All these factors come into play to ultimately foreclose the possibility of social inclusion for autistic people and especially autistic men, thanks to gender norms and expectations. We end up socially isolated, and that social isolation ends up perpetuating itself. Unable to get jobs, we end up never getting job experience. Or we accept a lower paying job that is considered "appropriate" for us because we are supposedly too disabled to work in the field we want to work in. Meanwhile, the same dynamics work in informal relationships. Our lack of relationships also leads to a lack of relationship experience, which exacerbates the problem and further isolates us.
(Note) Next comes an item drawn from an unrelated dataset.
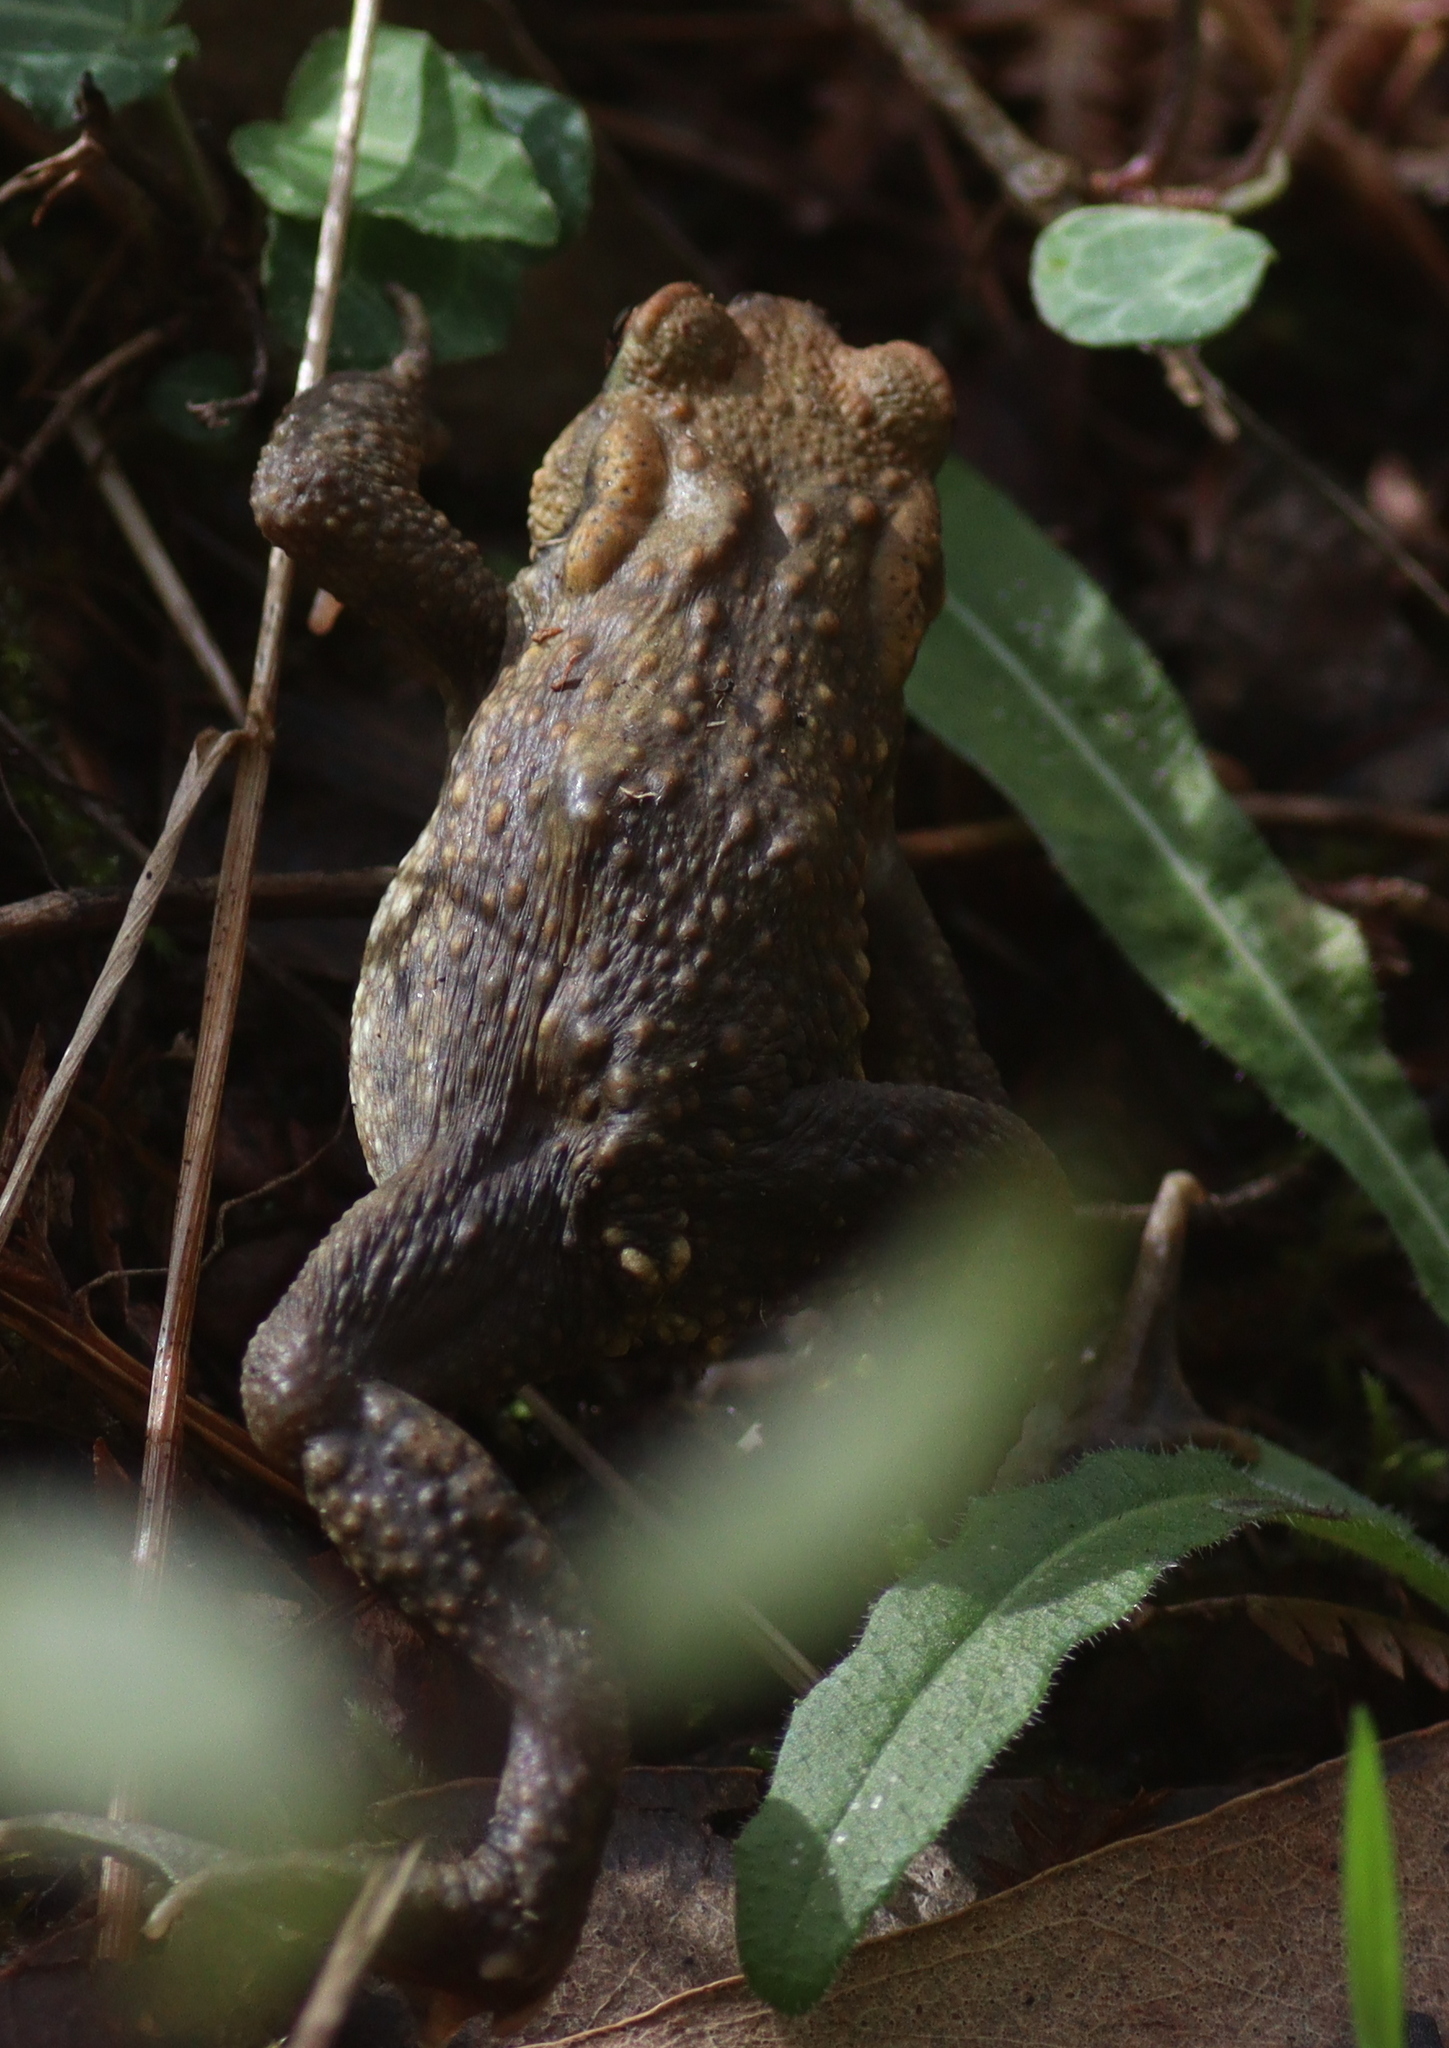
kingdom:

I write all of this partially in the dark, of course. I have some logical recognition of what is going on and I have borrowed some words from sociology and made up my own concepts to describe rules and processes that are largely unspoken. That is, in fact, part of the problem for all of us. If we don't have the language to describe social rules and processes, then we can't really know when these rules and processes are, in fact, detrimental to us. As I have observed neurotypical behaviours and relationships, it has become clear to me that the unspoken rules and processes are, in fact, not only detrimental to autistic people but also to neurotypicals. While neurotypicals are capable of engaging with the rules and processes effectively, they fail to realize how these rules and processes shape their behaviours and cause all sorts of dysfunctional behaviours and relationship outcomes. All dysfunctional behaviours in society can ultimately be traced back to our social interactions, which shape our behaviours. The unspoken rules are processes that generate the dysfunctional social behaviours that we perceive. Our perception of these behaviours may be tied to specific individuals, since we cannot see, hear, or touch rules and processes, but these individual behaviours are, in fact, shaped by the unspoken social rules and processes. Therefore, making these rules and processes more explicit in our language is the first step to addressing dysfunctional social behaviours by ultimately changing unhelpful rules and processes.


Why do we need these particular rules and processes? We need to question whether they are helpful or detrimental to us. There are also contradictions in the social rules. For example, communication is perceived as important in relationships, and yet a lot of that communication is required by the unspoken social rules to be unspoken and implied, leading to miscommunication and misunderstanding even amongst neurotypicals. It makes no sense. These social rules and processes are not serving any of us and are excluding autistic people by default. Until these social norms are widely exposed as unhelpful and discriminatory and until we finally change these unhelpful social norms, I see no way that autistic people can hope to be truly included in society.